Before 1918, the situation wasn't that men could vote and women couldn't. Wealthy men could vote, but nobody else could. We might use the term "ruling class" here. I came across this, too. In 1864, Lord Palmerston wrote: "I deny that every sane and not qualified man has a moral right to vote. What every man and woman too have a right to, is to be well governed and under just laws." Gee, thanks. Palmerston was Prime Minister when he wrote that.
Also stumbled across a reference to the Military Service Act 1916, whereby every man from 16 to 41 was "deemed to have enlisted" in the armed forces and so could be carted off to the trenches. Huh! Lots of men not eligible to vote got caught by that one, I guess. With that in mind, I was relieved to discover that there's a consultation due (already under way in Scotland) on reform to the Gender Recognition Act 2004. The idea behind the consultation seems to be that a new Act would "de-medicalise" gender transitions; not sure where I found the term but the point is that you wouldn't have to prove that you've changed.
Stonewall proposes an Act that "requires no medical diagnosis or presentation of evidence for trans people to get their identity legally recognised". That's a distinct and bigger issue than me going on about gender-specific legislation, but it does remind me of that enclosure at the Glastonbury Festival a while back, that was restricted to people who "self-identified as women". There's a serious point here as well as a frivolous one, in that we'd get rid of a lot of issues if we could all just self-identify as whichever gender worked in the circumstances.
Military Service Act?
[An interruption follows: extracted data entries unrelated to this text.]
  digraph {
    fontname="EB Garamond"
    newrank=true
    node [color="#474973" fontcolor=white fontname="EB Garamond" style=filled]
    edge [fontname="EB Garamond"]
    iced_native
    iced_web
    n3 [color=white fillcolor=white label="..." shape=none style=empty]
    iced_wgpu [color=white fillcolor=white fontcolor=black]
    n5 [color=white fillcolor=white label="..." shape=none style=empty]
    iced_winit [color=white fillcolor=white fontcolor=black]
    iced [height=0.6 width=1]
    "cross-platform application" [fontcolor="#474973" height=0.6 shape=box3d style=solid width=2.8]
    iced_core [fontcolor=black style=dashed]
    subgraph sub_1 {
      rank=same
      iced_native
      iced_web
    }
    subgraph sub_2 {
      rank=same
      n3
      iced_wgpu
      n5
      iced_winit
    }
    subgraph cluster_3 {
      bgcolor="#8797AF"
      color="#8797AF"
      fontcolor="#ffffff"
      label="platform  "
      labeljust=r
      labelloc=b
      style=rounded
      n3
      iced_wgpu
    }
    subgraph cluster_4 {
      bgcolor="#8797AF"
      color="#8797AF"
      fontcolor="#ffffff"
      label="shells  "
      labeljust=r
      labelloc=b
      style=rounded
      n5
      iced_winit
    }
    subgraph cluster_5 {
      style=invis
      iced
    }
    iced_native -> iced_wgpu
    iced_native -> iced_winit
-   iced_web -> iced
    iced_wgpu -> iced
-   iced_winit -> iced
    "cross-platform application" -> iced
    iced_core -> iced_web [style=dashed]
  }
Not me!
Women and children first? That's me!
You're paying how much to men? I'll take it.
Men-only dinner? I'll get my party frock.
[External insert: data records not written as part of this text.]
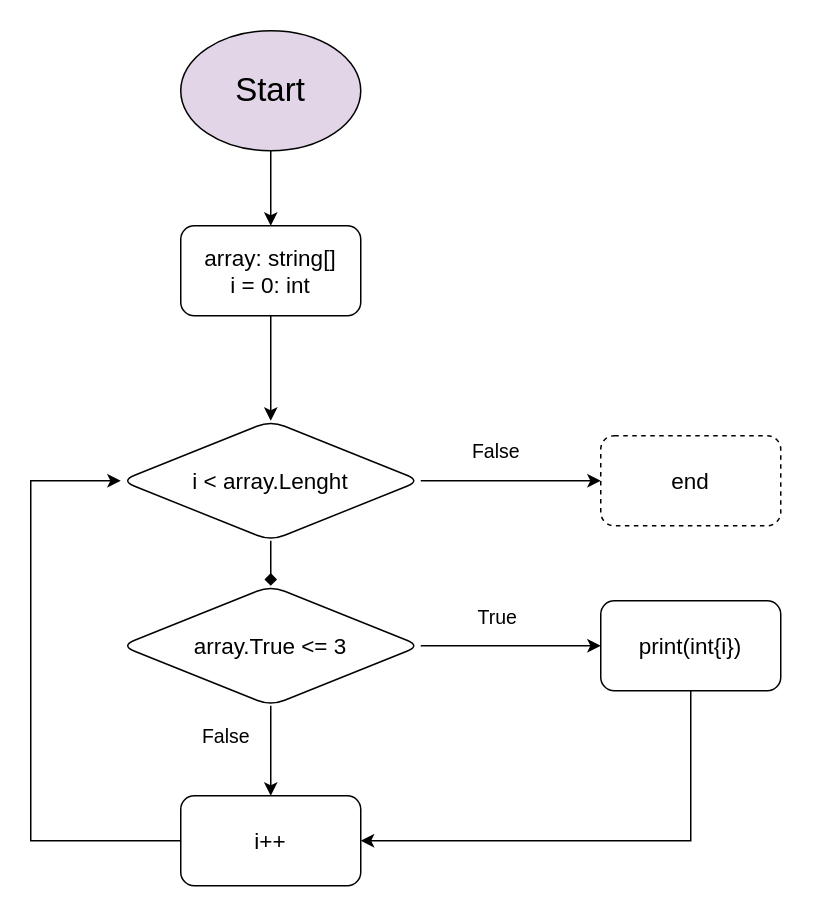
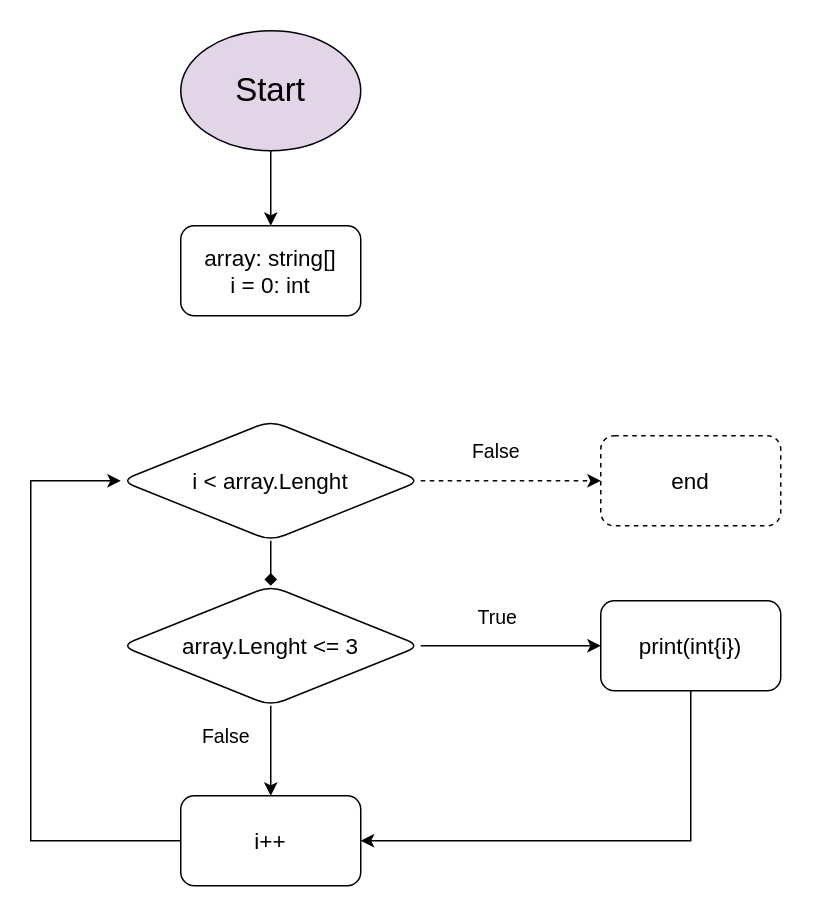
  <mxCell id="0" />
  <mxCell id="1" parent="0" />
  <mxCell id="2" value="" style="edgeStyle=orthogonalEdgeStyle;rounded=0;orthogonalLoop=1;jettySize=auto;html=1;fontSize=22;" edge="1" parent="1" source="3" target="5"><mxGeometry relative="1" as="geometry" /></mxCell>
  <mxCell id="3" value="&lt;font style=&quot;font-size: 22px;&quot;&gt;Start&lt;/font&gt;" style="ellipse;whiteSpace=wrap;html=1;fillColor=#e1d5e7;" vertex="1" parent="1"><mxGeometry x="120" y="20" width="120" height="80" as="geometry" /></mxCell>
- <mxCell id="4" value="" style="edgeStyle=orthogonalEdgeStyle;rounded=0;orthogonalLoop=1;jettySize=auto;html=1;fontSize=22;" edge="1" parent="1" source="5" target="8"><mxGeometry relative="1" as="geometry" /></mxCell>
  <mxCell id="5" value="array: string[]&lt;br style=&quot;font-size: 15px;&quot;&gt;i = 0: int" style="rounded=1;whiteSpace=wrap;html=1;fontSize=15;" vertex="1" parent="1"><mxGeometry x="120" y="150" width="120" height="60" as="geometry" /></mxCell>
- <mxCell id="6" value="" style="edgeStyle=orthogonalEdgeStyle;rounded=0;orthogonalLoop=1;jettySize=auto;html=1;fontSize=22;" edge="1" parent="1" source="8" target="9"><mxGeometry relative="1" as="geometry" /></mxCell>
+ <mxCell id="6" value="" style="edgeStyle=orthogonalEdgeStyle;rounded=0;orthogonalLoop=1;jettySize=auto;html=1;fontSize=22;dashed=1;" edge="1" parent="1" source="8" target="9"><mxGeometry relative="1" as="geometry" /></mxCell>
  <mxCell id="7" value="" style="edgeStyle=orthogonalEdgeStyle;rounded=0;orthogonalLoop=1;jettySize=auto;html=1;fontSize=22;endArrow=diamond;" edge="1" parent="1" source="8" target="14"><mxGeometry relative="1" as="geometry" /></mxCell>
  <mxCell id="8" value="i &amp;lt; array.Lenght" style="rhombus;whiteSpace=wrap;html=1;rounded=1;fontSize=15;" vertex="1" parent="1"><mxGeometry x="80" y="280" width="200" height="80" as="geometry" /></mxCell>
  <mxCell id="9" value="end" style="rounded=1;whiteSpace=wrap;html=1;fontSize=15;dashed=1;" vertex="1" parent="1"><mxGeometry x="400" y="290" width="120" height="60" as="geometry" /></mxCell>
  <mxCell id="10" value="False" style="text;html=1;align=center;verticalAlign=middle;resizable=0;points=[];autosize=1;strokeColor=none;fillColor=none;fontSize=13;" vertex="1" parent="1"><mxGeometry x="300" y="285" width="60" height="30" as="geometry" /></mxCell>
  <mxCell id="11" value="" style="edgeStyle=orthogonalEdgeStyle;rounded=0;orthogonalLoop=1;jettySize=auto;html=1;fontSize=22;" edge="1" parent="1" source="14" target="16"><mxGeometry relative="1" as="geometry" /></mxCell>
  <mxCell id="12" value="True" style="edgeLabel;html=1;align=center;verticalAlign=middle;resizable=0;points=[];fontSize=13;" vertex="1" connectable="0" parent="11"><mxGeometry x="-0.217" y="-1" relative="1" as="geometry"><mxPoint x="3" y="-21" as="offset" /></mxGeometry></mxCell>
  <mxCell id="13" value="" style="edgeStyle=orthogonalEdgeStyle;rounded=0;orthogonalLoop=1;jettySize=auto;html=1;fontSize=22;" edge="1" parent="1" source="14" target="18"><mxGeometry relative="1" as="geometry"><Array as="points"><mxPoint x="180" y="500" /><mxPoint x="180" y="500" /></Array></mxGeometry></mxCell>
- <mxCell id="14" value="array.True &amp;lt;= 3" style="rhombus;whiteSpace=wrap;html=1;rounded=1;fontSize=15;" vertex="1" parent="1"><mxGeometry x="80" y="390" width="200" height="80" as="geometry" /></mxCell>
+ <mxCell id="14" value="array.Lenght &amp;lt;= 3" style="rhombus;whiteSpace=wrap;html=1;rounded=1;fontSize=15;" vertex="1" parent="1"><mxGeometry x="80" y="390" width="200" height="80" as="geometry" /></mxCell>
  <mxCell id="15" value="" style="edgeStyle=orthogonalEdgeStyle;rounded=0;orthogonalLoop=1;jettySize=auto;html=1;fontSize=22;" edge="1" parent="1" source="16" target="18"><mxGeometry relative="1" as="geometry"><Array as="points"><mxPoint x="460" y="560" /></Array></mxGeometry></mxCell>
  <mxCell id="16" value="print(int{i})" style="whiteSpace=wrap;html=1;rounded=1;fontSize=15;" vertex="1" parent="1"><mxGeometry x="400" y="400" width="120" height="60" as="geometry" /></mxCell>
  <mxCell id="17" style="edgeStyle=orthogonalEdgeStyle;rounded=0;orthogonalLoop=1;jettySize=auto;html=1;entryX=0;entryY=0.5;entryDx=0;entryDy=0;fontSize=15;" edge="1" parent="1" source="18" target="8"><mxGeometry relative="1" as="geometry"><Array as="points"><mxPoint x="20" y="560" /><mxPoint x="20" y="320" /></Array></mxGeometry></mxCell>
  <mxCell id="18" value="i++" style="whiteSpace=wrap;html=1;rounded=1;fontSize=15;" vertex="1" parent="1"><mxGeometry x="120" y="530" width="120" height="60" as="geometry" /></mxCell>
  <mxCell id="19" value="False" style="text;html=1;align=center;verticalAlign=middle;resizable=0;points=[];autosize=1;strokeColor=none;fillColor=none;fontSize=13;" vertex="1" parent="1"><mxGeometry x="120" y="475" width="60" height="30" as="geometry" /></mxCell>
Or maybe not that last one. But wouldn't the world be different, if we could just limit gender to the very few situations in which it really is, ah, worth exploring? And in the rest - stop hurting and bullying each other.
If you're still reading after this picture, spoiler alert, we change the subject.
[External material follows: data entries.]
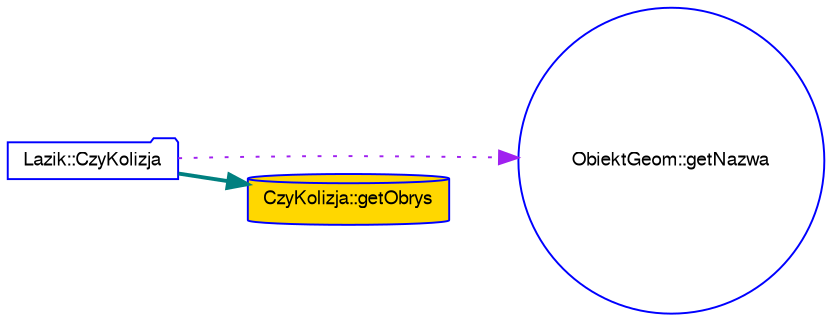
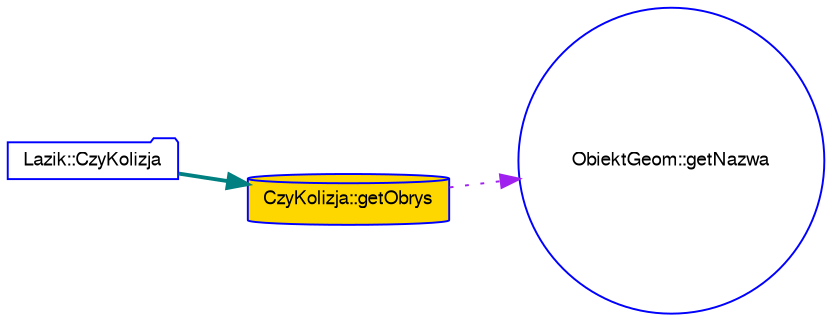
  digraph {
    rankdir=LR
    node [color=blue fillcolor=white fontname=FreeSans fontsize=10 style=filled]
    edge [fontname=FreeSans fontsize=10 labelfontname=FreeSans labelfontsize=10]
    n1 [fontcolor=black height=0.2 label="Lazik::CzyKolizja" shape=folder width=0.4]
    n2 [height=0.2 label="ObiektGeom::getNazwa" shape=circle width=0.4]
    n3 [fillcolor=gold height=0.2 label="CzyKolizja::getObrys" shape=cylinder width=0.4]
-   n1 -> n2 [color=purple style=dotted]
+   n3 -> n2 [color=purple style=dotted]
    n1 -> n3 [color=teal style=bold]
  }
There is a parallel universe in which it wouldn't even occur to us to turn up with plant-hire bulldozers and earthmovers and Portakabin site offices and men in hi-vis jackets and plastic helmets, to start wrecking the place in the name of efficient traffic flow. There wouldn't be a PR agency hired (I'm guessing one has been) to put our releases assuring the media that not damaging Stonehenge is the highest priority of, I don't know, the mysterious entity being paid vast sums by the government to [judging by recent events] go bust half-way through the project leaving a big pension deficit. Nor would campaigners actually have to make the case for not churning up the World Heritage site.
In today's England, it doesn't occur to us that we just shouldn't be there. Leave it alone. Is it a calculator or an algorithm that you use to work out the exact minimum tolerance for how close a bulldozer can be driven to the stones without shaking them down?
The cinematic reference here might as well be Tobe Hooper's 1982 original Poltergeist, in which (here comes the spoiler) Craig T Nelson grabs the developer warmly by the lapels and says, "You left the bodies, didn't you? You left the bodies and you only moved the headstones. Why? Why?" Maybe the local cinemas should all be playing that when work starts.
Although I'm sure it says something about something that when I went online to check the quote, most of the YouTube clips I was offered were titled "Everything wrong with..." Poltergeist and a string of other movies "...in fifteen minutes." Tempted to ask: what's wrong with this picture?